Also recall that, a net $(x_\lambda)_{\lambda\in\Lambda}\subset X$ converges to the point $x\in X$ if and only if, for each $\varepsilon>0$ and each finite set $F\subset\mathbb{N}$, there exists $\lambda_0\in\Lambda$ such that $|x_\lambda(n)-x(n)|<\varepsilon$ for all $n\in F$ and all $\lambda\ge\lambda_0$.
Now Consider the identity map $X\to\ell^2$ that maps a sequence to itself. Note that the image of $X$ in $\ell^2$ is precisely our set $B_a$. If we show that the identity map is continuous, we have that $B_a$ is the image of a compact space under a continuous map and thus compact. So let $(x_\lambda)\subset X$ be a net converging to $x\in X$. What we have to show is that $(x_\lambda)$ converges to $x$ when we see everything in $\ell^2$, i.e. we must show that $\lim_{\lambda}\|x_\lambda-x\|_2=0$.
Let $\varepsilon>0$. Since $\sum_na_n^2<\infty$, there exists some finite set $F\subset\mathbb{N}$ such that $\sum_{n\in\mathbb{N}\setminus F}a_n^2<\varepsilon$. Since $x_\lambda\to x$ in $X$, by the description of net convergence we gave earlier, for the finite set $F$ and the tolerance $\sqrt{\frac{\varepsilon}{|F|}}>0$, we can find $\lambda_0\in\Lambda$ such that, for all $\lambda\ge\lambda_0$ and all $n\in F$ we have $|x_\lambda(n)-x(n)|<\sqrt{\frac{\varepsilon}{|F|}}$. But then, for $\lambda\ge\lambda_0$ we have that
$$\|x_\lambda-x\|_2^2=\sum_{n\in\mathbb{N}}|x_\lambda(n)-x(n)|^2=\sum_{n\in F}|x_\lambda(n)-x(n)|^2+\sum_{n\in\mathbb{N}\setminus F}|x_\lambda(n)-x(n)|^2\leq$$
$$\leq\sum_{n\in F}\frac{\varepsilon}{|F|}+\sum_{n\in\mathbb{N}\setminus F}(2a_n)^2\leq\varepsilon+4\varepsilon=5\varepsilon$$
This shows exactly that $x_\lambda\to x$ in $\|\cdot\|_2$, which is the continuity of the identity map that we were after.
A: Of course I can understand that an undergraduate student might not feel comfortable using Tychonoff's theorem, so I will give another answer that seems also to be closer to OP's idea. Let's use the notation of my other answer. Again, I will work with real vector spaces but the same arguments work for the complex ones.
The functionals $\phi_n:\ell^2\to\mathbb{R}$ given by $x\mapsto x(n)$ (i.e. we map a sequence $x=\{x(n)\}$ to its $n$ term) is of course continuous, since $|x(n)|\leq(\sum_{k=1}^\infty|x(k)|^2)^{1/2}$. Now one immediately sees that
$$B_a=\bigcap_{n=1}^\infty\phi_n^{-1}([-a_n,a_n])$$
Now each interval $[a_n,a_n]$ is closed, so their preimages under continuous maps are closed, so their intersection is an intersection of closed sets, thus $B_a$ is closed. In particular, the set $B_a$ is complete, as we do know that $\ell^2$ is complete. Now to show compactness all we must do is show that $B_a$ is totally bounded, as it is a general fact that for metric spaces, completeness and totally boundedness is equivalent to compactness.

TO DO: Please state which two properties the proof excerpt says are together equivalent to compactness for metric spaces.

DATA SUPPLIED:
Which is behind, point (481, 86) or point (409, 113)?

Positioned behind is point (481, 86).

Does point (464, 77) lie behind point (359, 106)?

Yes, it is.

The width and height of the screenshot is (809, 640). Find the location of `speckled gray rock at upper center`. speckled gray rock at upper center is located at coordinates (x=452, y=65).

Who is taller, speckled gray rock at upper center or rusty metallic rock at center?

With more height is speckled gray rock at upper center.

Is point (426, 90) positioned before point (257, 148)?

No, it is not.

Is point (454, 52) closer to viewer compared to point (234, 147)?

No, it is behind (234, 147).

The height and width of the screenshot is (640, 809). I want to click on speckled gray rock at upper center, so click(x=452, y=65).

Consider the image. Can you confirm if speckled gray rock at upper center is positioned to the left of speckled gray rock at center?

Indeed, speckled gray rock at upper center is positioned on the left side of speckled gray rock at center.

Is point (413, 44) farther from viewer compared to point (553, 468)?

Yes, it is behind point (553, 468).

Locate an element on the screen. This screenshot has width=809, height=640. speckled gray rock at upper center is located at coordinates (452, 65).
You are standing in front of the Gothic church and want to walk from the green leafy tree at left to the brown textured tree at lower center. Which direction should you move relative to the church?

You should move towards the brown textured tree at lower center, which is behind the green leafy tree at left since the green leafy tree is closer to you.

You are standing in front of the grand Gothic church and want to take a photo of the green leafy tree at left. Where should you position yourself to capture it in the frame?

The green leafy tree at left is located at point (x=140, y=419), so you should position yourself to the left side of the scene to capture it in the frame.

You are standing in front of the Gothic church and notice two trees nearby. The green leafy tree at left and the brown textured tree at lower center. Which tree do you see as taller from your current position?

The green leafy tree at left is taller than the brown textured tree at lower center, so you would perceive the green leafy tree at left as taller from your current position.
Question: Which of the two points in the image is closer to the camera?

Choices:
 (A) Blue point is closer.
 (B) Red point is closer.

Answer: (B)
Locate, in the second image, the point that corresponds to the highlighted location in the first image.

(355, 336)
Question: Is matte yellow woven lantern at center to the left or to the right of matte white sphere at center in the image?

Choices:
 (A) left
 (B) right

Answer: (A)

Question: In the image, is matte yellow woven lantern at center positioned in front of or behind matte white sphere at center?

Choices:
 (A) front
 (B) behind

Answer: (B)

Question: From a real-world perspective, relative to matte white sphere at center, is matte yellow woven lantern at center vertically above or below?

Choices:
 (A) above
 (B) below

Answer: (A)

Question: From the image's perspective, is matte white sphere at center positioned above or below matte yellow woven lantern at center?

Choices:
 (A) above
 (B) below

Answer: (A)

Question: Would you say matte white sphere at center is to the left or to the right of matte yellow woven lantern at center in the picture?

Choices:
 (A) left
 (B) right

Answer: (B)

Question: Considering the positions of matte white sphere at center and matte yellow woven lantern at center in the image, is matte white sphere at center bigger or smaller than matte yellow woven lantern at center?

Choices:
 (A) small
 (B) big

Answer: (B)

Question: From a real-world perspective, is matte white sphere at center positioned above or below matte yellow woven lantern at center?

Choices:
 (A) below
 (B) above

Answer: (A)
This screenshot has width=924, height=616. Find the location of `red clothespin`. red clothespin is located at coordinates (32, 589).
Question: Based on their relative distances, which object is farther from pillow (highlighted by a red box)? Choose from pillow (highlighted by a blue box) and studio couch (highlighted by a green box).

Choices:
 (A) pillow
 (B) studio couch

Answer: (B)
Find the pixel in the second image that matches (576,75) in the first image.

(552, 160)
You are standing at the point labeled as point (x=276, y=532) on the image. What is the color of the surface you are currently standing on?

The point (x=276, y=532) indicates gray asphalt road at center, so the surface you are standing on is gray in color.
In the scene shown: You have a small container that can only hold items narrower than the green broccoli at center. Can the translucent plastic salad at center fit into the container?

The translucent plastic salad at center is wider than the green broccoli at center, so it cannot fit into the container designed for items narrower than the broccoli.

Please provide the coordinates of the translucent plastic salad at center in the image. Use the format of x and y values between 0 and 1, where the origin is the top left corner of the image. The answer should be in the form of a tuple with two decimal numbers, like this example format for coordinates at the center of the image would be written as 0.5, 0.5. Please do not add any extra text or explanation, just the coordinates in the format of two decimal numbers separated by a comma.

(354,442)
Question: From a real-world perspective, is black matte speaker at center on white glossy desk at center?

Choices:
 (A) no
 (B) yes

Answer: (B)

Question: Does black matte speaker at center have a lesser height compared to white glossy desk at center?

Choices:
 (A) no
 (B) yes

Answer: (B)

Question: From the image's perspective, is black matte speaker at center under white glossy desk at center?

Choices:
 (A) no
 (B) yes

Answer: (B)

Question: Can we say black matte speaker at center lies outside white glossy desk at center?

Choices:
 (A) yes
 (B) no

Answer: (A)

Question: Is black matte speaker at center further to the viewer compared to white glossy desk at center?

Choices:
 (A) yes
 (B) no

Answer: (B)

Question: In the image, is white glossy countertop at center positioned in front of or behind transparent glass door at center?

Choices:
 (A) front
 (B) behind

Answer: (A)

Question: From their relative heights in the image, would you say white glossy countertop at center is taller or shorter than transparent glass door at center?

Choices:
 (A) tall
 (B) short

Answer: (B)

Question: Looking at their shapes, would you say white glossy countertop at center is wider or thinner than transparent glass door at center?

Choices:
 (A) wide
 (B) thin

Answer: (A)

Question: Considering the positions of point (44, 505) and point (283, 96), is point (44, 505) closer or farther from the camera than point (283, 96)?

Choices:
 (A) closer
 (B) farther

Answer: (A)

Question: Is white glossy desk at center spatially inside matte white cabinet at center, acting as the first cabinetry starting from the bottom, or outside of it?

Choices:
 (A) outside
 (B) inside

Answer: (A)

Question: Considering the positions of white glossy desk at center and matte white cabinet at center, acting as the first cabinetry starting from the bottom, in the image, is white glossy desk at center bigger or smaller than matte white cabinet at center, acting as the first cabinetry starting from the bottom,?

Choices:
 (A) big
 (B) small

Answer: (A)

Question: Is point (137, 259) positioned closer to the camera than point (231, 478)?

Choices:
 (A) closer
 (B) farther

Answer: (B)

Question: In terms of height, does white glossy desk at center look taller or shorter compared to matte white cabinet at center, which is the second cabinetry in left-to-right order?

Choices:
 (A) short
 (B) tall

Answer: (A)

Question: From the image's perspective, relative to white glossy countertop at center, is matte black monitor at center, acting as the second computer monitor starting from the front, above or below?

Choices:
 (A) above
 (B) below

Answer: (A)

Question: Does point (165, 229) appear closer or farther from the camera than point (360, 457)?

REPLY TO THE EXERCISE: Completeness and total boundedness.